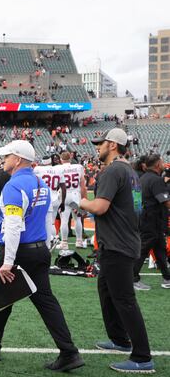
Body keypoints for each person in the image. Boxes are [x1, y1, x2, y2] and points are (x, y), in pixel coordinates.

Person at [0, 140, 84, 372]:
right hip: (39, 249)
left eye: (8, 155)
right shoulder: (39, 182)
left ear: (18, 159)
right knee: (44, 301)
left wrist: (8, 261)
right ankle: (69, 351)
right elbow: (47, 215)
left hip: (19, 251)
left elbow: (12, 226)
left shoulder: (13, 186)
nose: (4, 160)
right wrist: (48, 241)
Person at [80, 128, 155, 373]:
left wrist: (79, 201)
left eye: (101, 144)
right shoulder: (130, 171)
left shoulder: (113, 170)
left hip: (118, 244)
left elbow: (100, 207)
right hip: (124, 240)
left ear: (112, 145)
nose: (97, 148)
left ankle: (143, 357)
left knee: (124, 299)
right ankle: (120, 339)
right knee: (106, 289)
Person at [133, 154, 170, 290]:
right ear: (157, 165)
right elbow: (166, 202)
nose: (163, 164)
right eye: (161, 162)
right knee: (143, 249)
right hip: (152, 220)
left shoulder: (142, 178)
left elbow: (136, 202)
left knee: (160, 250)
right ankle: (133, 278)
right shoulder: (156, 180)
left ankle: (167, 278)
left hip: (145, 218)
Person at [57, 151, 87, 248]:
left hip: (64, 196)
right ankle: (79, 241)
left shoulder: (58, 168)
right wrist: (84, 199)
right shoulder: (78, 167)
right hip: (75, 195)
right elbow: (83, 186)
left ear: (61, 160)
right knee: (77, 219)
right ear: (70, 159)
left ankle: (64, 243)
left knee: (64, 220)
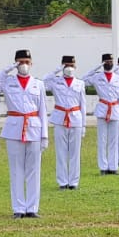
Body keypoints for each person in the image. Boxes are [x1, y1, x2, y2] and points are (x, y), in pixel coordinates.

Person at [0, 48, 48, 218]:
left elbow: (42, 110)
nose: (24, 65)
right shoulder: (8, 82)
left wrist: (44, 136)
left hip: (34, 127)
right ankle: (18, 208)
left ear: (31, 63)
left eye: (26, 62)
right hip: (14, 128)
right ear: (16, 64)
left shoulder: (38, 84)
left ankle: (32, 207)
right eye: (20, 62)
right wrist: (8, 69)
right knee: (16, 169)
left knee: (34, 170)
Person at [43, 55, 86, 189]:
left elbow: (83, 105)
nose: (69, 68)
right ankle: (62, 181)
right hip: (60, 118)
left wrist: (83, 124)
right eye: (66, 65)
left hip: (75, 117)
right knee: (61, 152)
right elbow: (43, 82)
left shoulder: (80, 83)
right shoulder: (55, 82)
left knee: (75, 152)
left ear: (75, 66)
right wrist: (57, 70)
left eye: (71, 65)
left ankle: (73, 182)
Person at [84, 53, 119, 175]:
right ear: (102, 63)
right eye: (106, 61)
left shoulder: (118, 78)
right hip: (102, 109)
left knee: (114, 140)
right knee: (102, 139)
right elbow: (83, 79)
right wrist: (96, 68)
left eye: (110, 61)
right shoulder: (97, 77)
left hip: (115, 109)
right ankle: (103, 167)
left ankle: (113, 166)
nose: (108, 63)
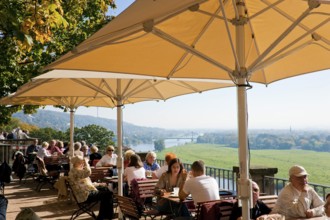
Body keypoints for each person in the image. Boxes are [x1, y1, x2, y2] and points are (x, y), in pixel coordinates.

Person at [69, 155, 113, 220]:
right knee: (107, 194)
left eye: (83, 162)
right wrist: (87, 163)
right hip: (85, 195)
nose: (83, 164)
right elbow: (88, 172)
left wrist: (99, 184)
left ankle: (105, 215)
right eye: (82, 162)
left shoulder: (78, 171)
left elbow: (88, 184)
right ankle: (104, 216)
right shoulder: (75, 171)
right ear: (76, 163)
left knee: (106, 190)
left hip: (87, 191)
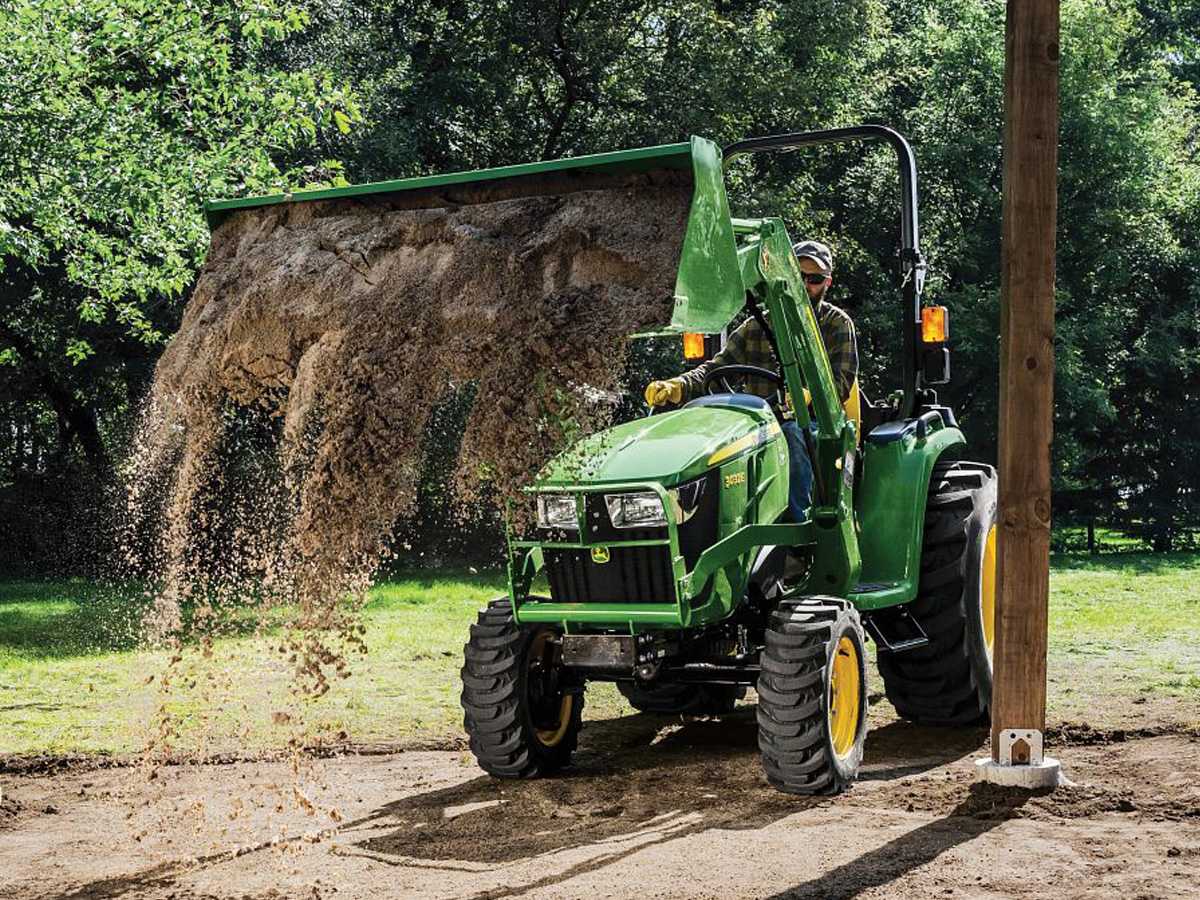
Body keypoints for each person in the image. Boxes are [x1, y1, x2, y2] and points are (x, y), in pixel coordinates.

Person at [644, 239, 858, 521]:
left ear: (827, 283)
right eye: (800, 276)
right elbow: (716, 369)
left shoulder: (837, 324)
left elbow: (841, 382)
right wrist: (678, 386)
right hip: (761, 423)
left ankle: (799, 527)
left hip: (820, 425)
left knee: (793, 434)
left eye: (814, 279)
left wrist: (809, 394)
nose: (806, 284)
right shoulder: (755, 327)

▶ _Exercise directions_:
Repeat the entries above exactly as written, but not their pictures.

▶ _Response_:
Body keypoints for each person in the image. Boxes are [x1, y1, x2, y2] and points are (x, y), in pixel coordinates.

Person at [0, 140, 84, 372]:
right hip: (39, 249)
left eye: (8, 155)
right shoulder: (39, 182)
left ear: (18, 159)
right knee: (44, 301)
left wrist: (8, 261)
right ankle: (69, 351)
right elbow: (47, 215)
left hip: (19, 251)
left elbow: (12, 226)
left shoulder: (13, 186)
nose: (4, 160)
right wrist: (48, 241)
Person at [80, 128, 155, 373]:
left wrist: (79, 201)
left eye: (101, 144)
right shoulder: (130, 171)
left shoulder: (113, 170)
left hip: (118, 244)
left elbow: (100, 207)
right hip: (124, 240)
left ear: (112, 145)
nose: (97, 148)
left ankle: (143, 357)
left knee: (124, 299)
right ankle: (120, 339)
right knee: (106, 289)
Person at [133, 154, 170, 290]:
right ear: (157, 165)
right elbow: (166, 202)
nose: (163, 164)
right eye: (161, 162)
right knee: (143, 249)
right hip: (152, 220)
left shoulder: (142, 178)
left elbow: (136, 202)
left knee: (160, 250)
right ankle: (133, 278)
right shoulder: (156, 180)
left ankle: (167, 278)
left hip: (145, 218)
Person at [57, 151, 87, 248]:
left hip: (64, 196)
right ankle: (79, 241)
left shoulder: (58, 168)
right wrist: (84, 199)
right shoulder: (78, 167)
right hip: (75, 195)
right elbow: (83, 186)
left ear: (61, 160)
right knee: (77, 219)
right ear: (70, 159)
left ankle: (64, 243)
left knee: (64, 220)
Body keypoints for each person in the image. Boxes are [x1, y1, x2, y2] and points are (x, y), in pixel coordinates.

Person at [0, 48, 48, 218]:
left elbow: (42, 110)
nose: (24, 65)
right shoulder: (8, 82)
left wrist: (44, 136)
left hip: (34, 127)
right ankle: (18, 208)
left ear: (31, 63)
left eye: (26, 62)
right hip: (14, 128)
right ear: (16, 64)
left shoulder: (38, 84)
left ankle: (32, 207)
right eye: (20, 62)
right wrist: (8, 69)
right knee: (16, 169)
left knee: (34, 170)
Person at [43, 55, 86, 189]:
left elbow: (83, 105)
nose: (69, 68)
right ankle: (62, 181)
right hip: (60, 118)
left wrist: (83, 124)
right eye: (66, 65)
left hip: (75, 117)
right knee: (61, 152)
right elbow: (43, 82)
left shoulder: (80, 83)
right shoulder: (55, 82)
left knee: (75, 152)
left ear: (75, 66)
right wrist: (57, 70)
left eye: (71, 65)
left ankle: (73, 182)
Person at [84, 53, 119, 175]:
right ear: (102, 63)
right eye: (106, 61)
left shoulder: (118, 78)
right hip: (102, 109)
left knee: (114, 140)
right knee: (102, 139)
right elbow: (83, 79)
right wrist: (96, 68)
left eye: (110, 61)
right shoulder: (97, 77)
left hip: (115, 109)
right ankle: (103, 167)
left ankle: (113, 166)
nose: (108, 63)
Body keypoints for each person in the image. Boxes are [x1, y1, x2, y2] and points are (x, y), in pixel coordinates.

Person at [69, 155, 113, 220]:
right knee: (107, 194)
left eye: (83, 162)
right wrist: (87, 163)
right hip: (85, 195)
nose: (83, 164)
right elbow: (88, 172)
left wrist: (99, 184)
left ankle: (105, 215)
right eye: (82, 162)
left shoulder: (78, 171)
left elbow: (88, 184)
right ankle: (104, 216)
right shoulder: (75, 171)
right ear: (76, 163)
left knee: (106, 190)
left hip: (87, 191)
Body keypoints for each person in the image. Boxes are [x1, y1, x2, y2] and points are (x, y), in pixel coordinates.

Person at [644, 239, 858, 521]:
left ear: (827, 283)
right eye: (800, 276)
right elbow: (716, 369)
left shoulder: (837, 324)
left elbow: (841, 382)
right wrist: (678, 386)
right hip: (761, 423)
left ankle: (799, 527)
left hip: (820, 425)
left knee: (793, 434)
left eye: (814, 279)
left wrist: (809, 394)
nose: (806, 284)
right shoulder: (755, 327)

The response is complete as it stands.